Замечание на замечание к. Вяземского о начале русской поэзии
В 23-м номере ‘Телеграфа’ помещен был разбор сочинений в прозе Жуковского. Между некоторыми остроумными замечаниями критика одно в особенности обратило наше внимание по оригинальности мысли, которую оно заключает. Говоря о достоинствах Кантемира и о полезном влиянии его сатир на нравы, критик сожалеет, что Кантемир не простер сего влияния и на литературу русскую, и в следующем восклицании обнаруживает мысль новую и странную: ‘Какие благодетельные последствия’ повлеклись бы ‘за началом литературы нашей, если б первым классическим сочинением были сатиры, а не оды!’.

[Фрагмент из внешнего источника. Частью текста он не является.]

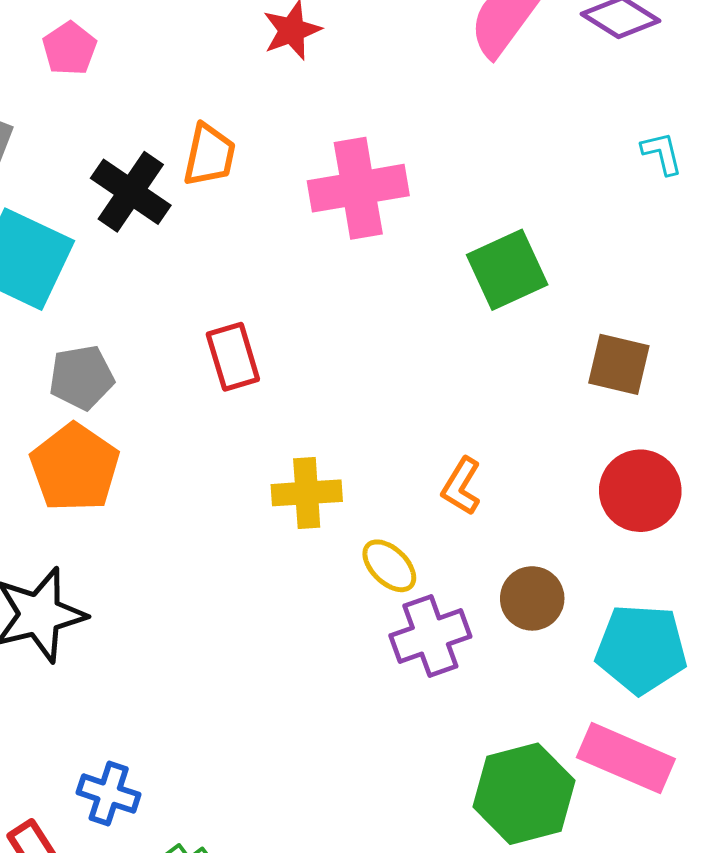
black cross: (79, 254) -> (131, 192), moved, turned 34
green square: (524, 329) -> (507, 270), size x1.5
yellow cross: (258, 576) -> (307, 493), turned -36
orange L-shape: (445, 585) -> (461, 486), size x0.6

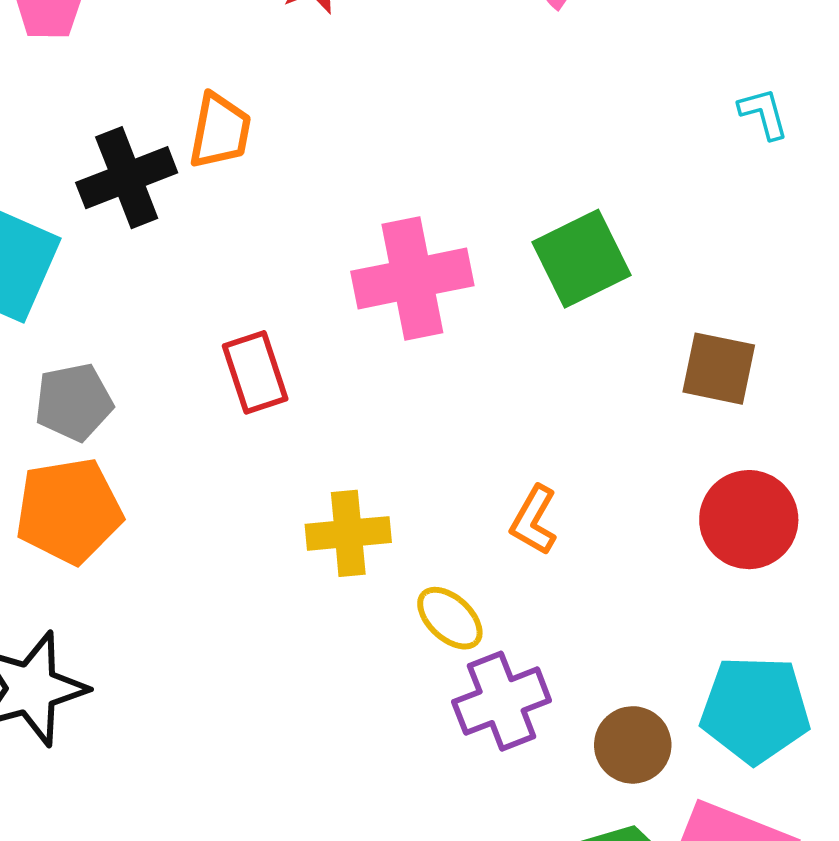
pink cross: (358, 188) -> (412, 279), moved
black cross: (131, 192) -> (127, 178), turned 36
orange pentagon: (75, 468) -> (69, 511), turned 30
brown circle: (532, 598) -> (633, 745), moved

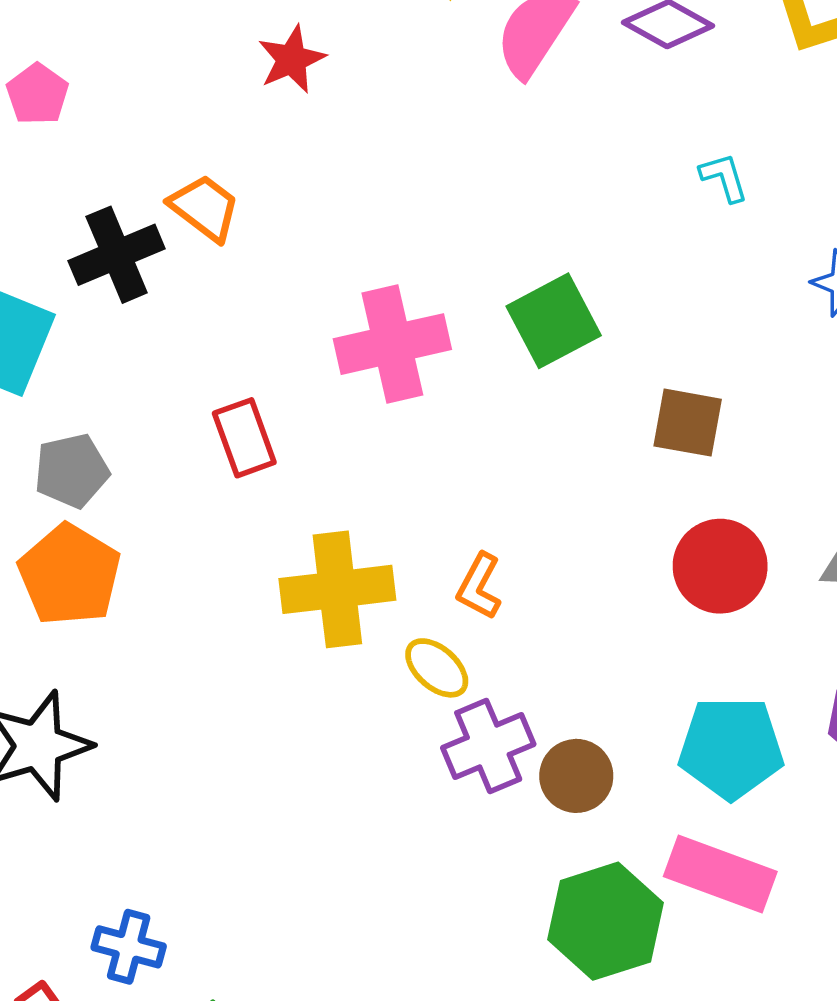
orange trapezoid: (220, 131) -> (205, 208), turned -62
orange pentagon: (69, 511) -> (70, 575), turned -30
orange L-shape: (534, 520) -> (479, 586), moved
yellow cross: (348, 533) -> (337, 589), size x1.4
brown circle: (633, 745) -> (576, 776), moved

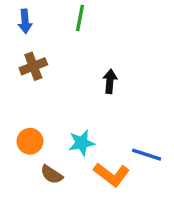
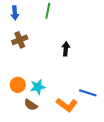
cyan star: (82, 143) -> (38, 87), moved

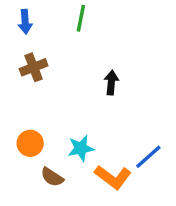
cyan star: (38, 87) -> (81, 148), moved
blue line: (88, 93) -> (148, 157), turned -60

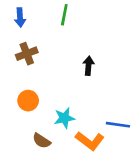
orange circle: (30, 143) -> (28, 101), moved
blue line: (148, 157) -> (118, 125), turned 50

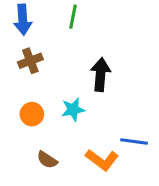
blue arrow: (20, 17) -> (23, 20), size x1.4
black arrow: (88, 66) -> (100, 74), size x1.5
cyan star: (64, 118) -> (73, 110), moved

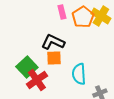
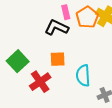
black L-shape: (53, 42) -> (57, 27), moved
green square: (27, 67) -> (18, 61), moved

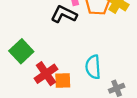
orange square: (58, 59) -> (63, 80), moved

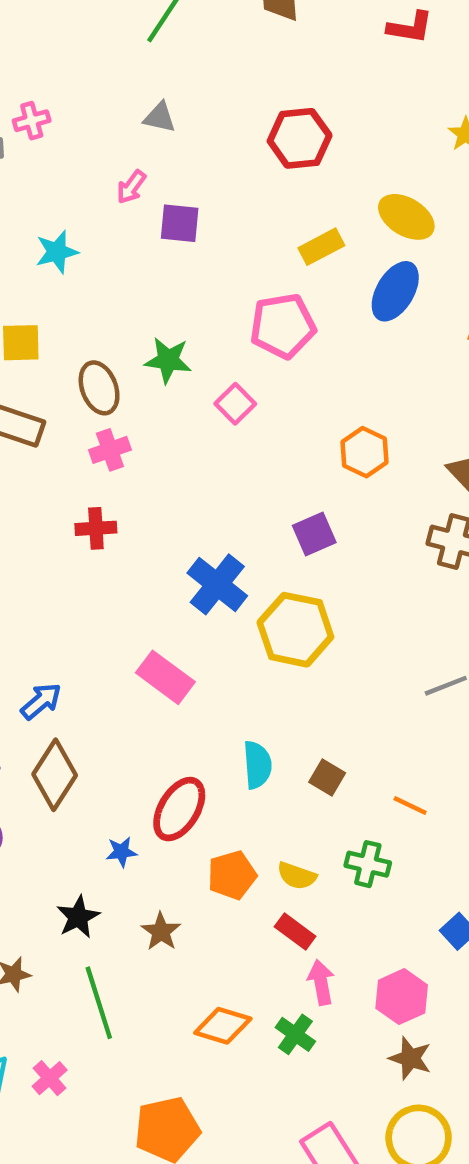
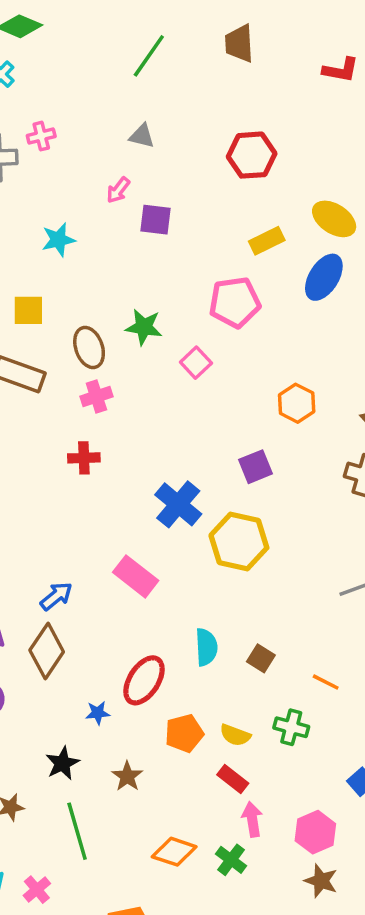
blue arrow: (41, 701) -> (56, 596), moved

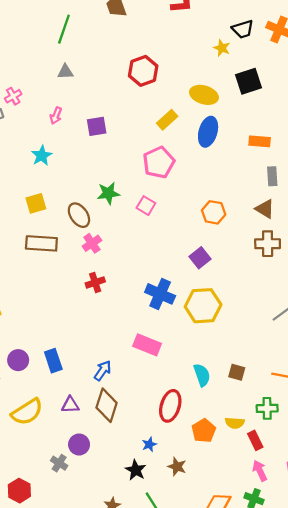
gray triangle: (142, 136) -> (65, 72), moved
pink arrow: (118, 190) -> (56, 116), moved
blue star: (98, 713) -> (149, 444), moved
red rectangle: (233, 779) -> (255, 440), moved, turned 42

В первый раз встречаем мы это суждение: оно противоречит всем доселе известным мыслям классических критиков. Источник поэзии, сего первенца словесности у всех народов, есть вдохновение. От сей простой и общей истины поведем суждение наше. Вдохновение рождается от избытка мыслей и чувств в душе человека. Мысли и чувства суть плод его деятельной жизни: этому служат ясным доказательством народы, первенствующие в истории, и каждый человек в отдельности. Чем более он действует, тем более живет, а следовательно, тем более сообщается с предметами, тем более мыслит и чувствует. После смелых подвигов доблести, искушающей судьбу, следуют подвиги творящей фантазии. Это свидетельствуют нам все народы в истории словесности, сначала пробуждалась в них жизнь, они с жадностию устремлялись к действиям, сценою которых было кровавое поле войны, обогащаясь добычею сокровищ, они обогащались добычей опыта — мыслию, чувством, сознанием собственной силы — и наконец гром победоносного оружия отзывался в песнях вдохновенного барда. Эпическая поэзия и песни — вот общее начало словесности у всех народов. В подтверждение сего заметим, что в поэмах эпических прославлялись всегда войны не оборонительные, но наступательные, как смелые подвиги ума изобретательного. Таков предмет ‘Илиады’ Гомеровой, ‘Освобожденного Иерусалима’, ‘Луизиады’ Камоэнса и проч. У нас от скупой древности осталось одно бесценное произведение, которое свидетельствует сию истину. Это ‘Слово о полку Игореве’, где прославлен смелый подвиг доблестных витязей Юга. Не в нем ли должно искать зародыша нашей русской поэзии? Быть может до сих пор мы не обращали на него надлежащего внимания, так как и на все народное, но мы знаем, что и песни Омира собраны только при Солоне*.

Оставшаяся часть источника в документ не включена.